Le hic et nunc de l'original forme le contenu de la notion de l'authenticité, et sur cette dernière repose la représentation d'une tradition qui a transmis jusqu'à nos jours cet objet comme étant resté identique à lui-même. Les composantes de l'authenticité se refusent à toute reproduction, non pas seulement à la reproduction mécanisée. L'original, en regard de la reproduction manuelle, dont il faisait aisément apparaître le produit comme faux, conservait toute son autorité
De nos jours, les conditions d'une recherche correspondante sont plus favorables et, si les transformations dans le médium de la perception contemporaine peuvent se comprendre comme la déchéance de l'aura, il est possible d'en indiquer les causes sociales.
Qu'est-ce en somme que l'aura ? Une singulière trame de temps et d'espace : apparition unique d'un lointain, si proche soit-il.

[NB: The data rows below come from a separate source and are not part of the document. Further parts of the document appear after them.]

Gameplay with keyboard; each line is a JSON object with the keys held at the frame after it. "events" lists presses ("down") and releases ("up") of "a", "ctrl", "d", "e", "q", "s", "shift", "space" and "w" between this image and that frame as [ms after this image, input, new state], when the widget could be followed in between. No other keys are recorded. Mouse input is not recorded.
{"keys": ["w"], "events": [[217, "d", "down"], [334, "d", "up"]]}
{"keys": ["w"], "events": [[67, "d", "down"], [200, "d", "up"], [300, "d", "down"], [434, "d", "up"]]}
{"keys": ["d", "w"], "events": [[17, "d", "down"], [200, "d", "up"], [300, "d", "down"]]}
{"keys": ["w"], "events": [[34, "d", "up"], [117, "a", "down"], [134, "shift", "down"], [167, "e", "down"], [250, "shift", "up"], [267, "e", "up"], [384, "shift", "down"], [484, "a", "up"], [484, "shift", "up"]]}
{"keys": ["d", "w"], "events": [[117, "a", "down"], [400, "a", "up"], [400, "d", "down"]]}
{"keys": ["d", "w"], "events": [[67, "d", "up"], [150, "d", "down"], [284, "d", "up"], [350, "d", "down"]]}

L'homme qui, un après-midi d'été, s'abandonne à suivre du regard le profil d'un horizon de montagnes ou la ligne d'une branche qui jette sur lui son ombre - cet homme respire l'aura de ces montagnes, de cette branche. Cette expérience nous permettra de comprendre la détermination sociale de l'actuelle déchéance de l'aura.
L'unicité de l'oeuvre d'art ne fait qu'un avec son intégration dans la tradition. Par ailleurs, cette tradition elle-même est sans doute quelque chose de fort vivant, d'extraordinairement changeant en soi. Une antique statue de Vénus était autrement située, par rapport à la tradition, chez les Grecs qui en faisaient l'objet d'un culte, que chez les clercs du Moyenâ-ge qui voyaient en elle une idole malfaisante. Mais aux premiers comme aux seconds elle apparaissait dans tout son caractère d'unicité, en un mot dans son aura. La forme originelle d'intégration de l'oeuvre d'art dans la tradition se réalisait dans le culte. Nous savons que les oeuvres d'art les plus anciennes s'élaborèrent au service d'un rituel d'abord magique, puis religieux. Or, il est de la plus haute signification que le mode d'existence de l'oeuvre d'art déterminé par l'aura ne se sépare jamais absolument de sa fonction rituelle. En d'autres termes : la valeur unique de l'oeuvre d'art authentique a sa base dans le rituel. Ce fond rituel, si reculé soit-il, transparaît encore dans les formes les plus profanes du culte de la beauté. Ce culte, qui se développe au cours de la Renaissance, reste en honneur pendant trois siècles - au bout desquels le premier ébranlement sérieux qu'il subit décèle ce fond. Lorsqu'à l'avènement du premier mode de reproduction vraiment révolutionnaire, la l'art éprouve l'approche de la crise, devenue évidente un siècle plus tard, il réagit par la doctrine de l'art pour l'art, qui n'est qu'une théologie de l'art. C'est d'elle qu'est ultérieurement issue une théologie négative sous forme de l'idée de l'art pur, qui refuse non seulement toute fonction sociale, mais encore toute détermination par n'importe quel sujet concret. (En poésie, Mallarmé fut le premier à atteindre cette position.)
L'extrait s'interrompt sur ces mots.